DATA FOR ANALYSIS:

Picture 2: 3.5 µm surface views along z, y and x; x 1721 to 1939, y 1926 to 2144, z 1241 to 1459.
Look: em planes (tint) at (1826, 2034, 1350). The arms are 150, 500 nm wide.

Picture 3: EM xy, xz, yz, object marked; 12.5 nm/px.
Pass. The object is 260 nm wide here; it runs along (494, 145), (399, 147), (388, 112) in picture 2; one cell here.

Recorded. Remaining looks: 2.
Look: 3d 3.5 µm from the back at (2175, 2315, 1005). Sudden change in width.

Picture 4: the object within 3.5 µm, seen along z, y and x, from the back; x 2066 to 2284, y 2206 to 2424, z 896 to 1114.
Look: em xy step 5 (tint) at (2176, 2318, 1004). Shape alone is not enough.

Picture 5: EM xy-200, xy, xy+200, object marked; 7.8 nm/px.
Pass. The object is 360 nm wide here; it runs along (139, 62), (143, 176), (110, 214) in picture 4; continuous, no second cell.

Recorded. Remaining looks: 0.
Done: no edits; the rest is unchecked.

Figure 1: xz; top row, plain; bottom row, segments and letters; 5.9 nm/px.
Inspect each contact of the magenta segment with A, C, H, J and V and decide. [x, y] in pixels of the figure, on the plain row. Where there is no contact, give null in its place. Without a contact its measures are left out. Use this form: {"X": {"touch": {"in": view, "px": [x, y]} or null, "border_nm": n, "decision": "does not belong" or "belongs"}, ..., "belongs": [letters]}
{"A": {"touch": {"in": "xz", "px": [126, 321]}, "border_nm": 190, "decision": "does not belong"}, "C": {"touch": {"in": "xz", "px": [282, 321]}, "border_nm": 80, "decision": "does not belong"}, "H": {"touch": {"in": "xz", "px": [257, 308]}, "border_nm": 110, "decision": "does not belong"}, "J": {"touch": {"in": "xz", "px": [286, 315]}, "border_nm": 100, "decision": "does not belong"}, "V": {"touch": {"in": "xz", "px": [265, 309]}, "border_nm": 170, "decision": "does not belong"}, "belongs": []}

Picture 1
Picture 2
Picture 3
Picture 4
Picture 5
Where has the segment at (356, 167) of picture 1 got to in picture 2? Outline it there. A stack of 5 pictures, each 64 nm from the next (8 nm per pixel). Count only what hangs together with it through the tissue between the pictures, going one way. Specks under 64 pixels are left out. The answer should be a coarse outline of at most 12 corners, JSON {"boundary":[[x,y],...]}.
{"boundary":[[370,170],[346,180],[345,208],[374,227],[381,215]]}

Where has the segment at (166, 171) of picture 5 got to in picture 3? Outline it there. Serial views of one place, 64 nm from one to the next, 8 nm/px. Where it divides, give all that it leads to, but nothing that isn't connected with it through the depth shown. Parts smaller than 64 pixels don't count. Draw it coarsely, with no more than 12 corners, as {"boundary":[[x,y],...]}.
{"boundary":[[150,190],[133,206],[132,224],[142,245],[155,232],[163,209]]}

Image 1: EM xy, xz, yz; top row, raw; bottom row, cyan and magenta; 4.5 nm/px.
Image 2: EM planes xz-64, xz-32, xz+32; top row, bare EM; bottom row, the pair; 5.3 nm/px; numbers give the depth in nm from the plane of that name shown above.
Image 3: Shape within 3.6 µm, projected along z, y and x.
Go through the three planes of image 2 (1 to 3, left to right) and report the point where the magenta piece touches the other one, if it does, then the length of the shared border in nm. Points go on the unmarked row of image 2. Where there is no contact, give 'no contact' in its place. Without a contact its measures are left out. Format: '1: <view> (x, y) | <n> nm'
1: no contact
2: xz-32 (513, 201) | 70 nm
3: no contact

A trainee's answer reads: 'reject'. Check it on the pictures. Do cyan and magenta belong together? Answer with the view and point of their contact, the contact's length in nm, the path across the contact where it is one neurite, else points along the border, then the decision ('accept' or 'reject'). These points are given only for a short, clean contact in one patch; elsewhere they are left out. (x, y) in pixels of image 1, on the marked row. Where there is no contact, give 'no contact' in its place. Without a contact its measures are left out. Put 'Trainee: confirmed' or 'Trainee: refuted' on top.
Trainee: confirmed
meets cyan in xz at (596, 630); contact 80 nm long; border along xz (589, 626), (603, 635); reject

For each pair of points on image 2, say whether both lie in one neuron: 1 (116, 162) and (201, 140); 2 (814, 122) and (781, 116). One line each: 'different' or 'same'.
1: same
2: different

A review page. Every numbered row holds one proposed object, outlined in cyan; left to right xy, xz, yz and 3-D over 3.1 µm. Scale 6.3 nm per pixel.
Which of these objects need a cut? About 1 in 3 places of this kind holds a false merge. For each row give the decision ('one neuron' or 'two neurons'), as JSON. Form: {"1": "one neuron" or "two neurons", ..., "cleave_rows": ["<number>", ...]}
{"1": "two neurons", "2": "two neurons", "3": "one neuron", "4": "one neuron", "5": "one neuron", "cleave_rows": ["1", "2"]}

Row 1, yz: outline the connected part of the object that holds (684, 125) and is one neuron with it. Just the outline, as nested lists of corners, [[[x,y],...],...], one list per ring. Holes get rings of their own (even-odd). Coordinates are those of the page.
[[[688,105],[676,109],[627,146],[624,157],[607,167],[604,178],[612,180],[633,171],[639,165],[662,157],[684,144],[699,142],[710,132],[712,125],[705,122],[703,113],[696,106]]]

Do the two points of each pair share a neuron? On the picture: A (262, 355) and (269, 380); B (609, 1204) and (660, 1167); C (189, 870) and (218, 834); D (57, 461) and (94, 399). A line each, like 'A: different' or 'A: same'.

WORK INSTRUCTION: Scan the listing above and tally the lines that include the string "bottom". Write the total and nothing more.

RESULT: 3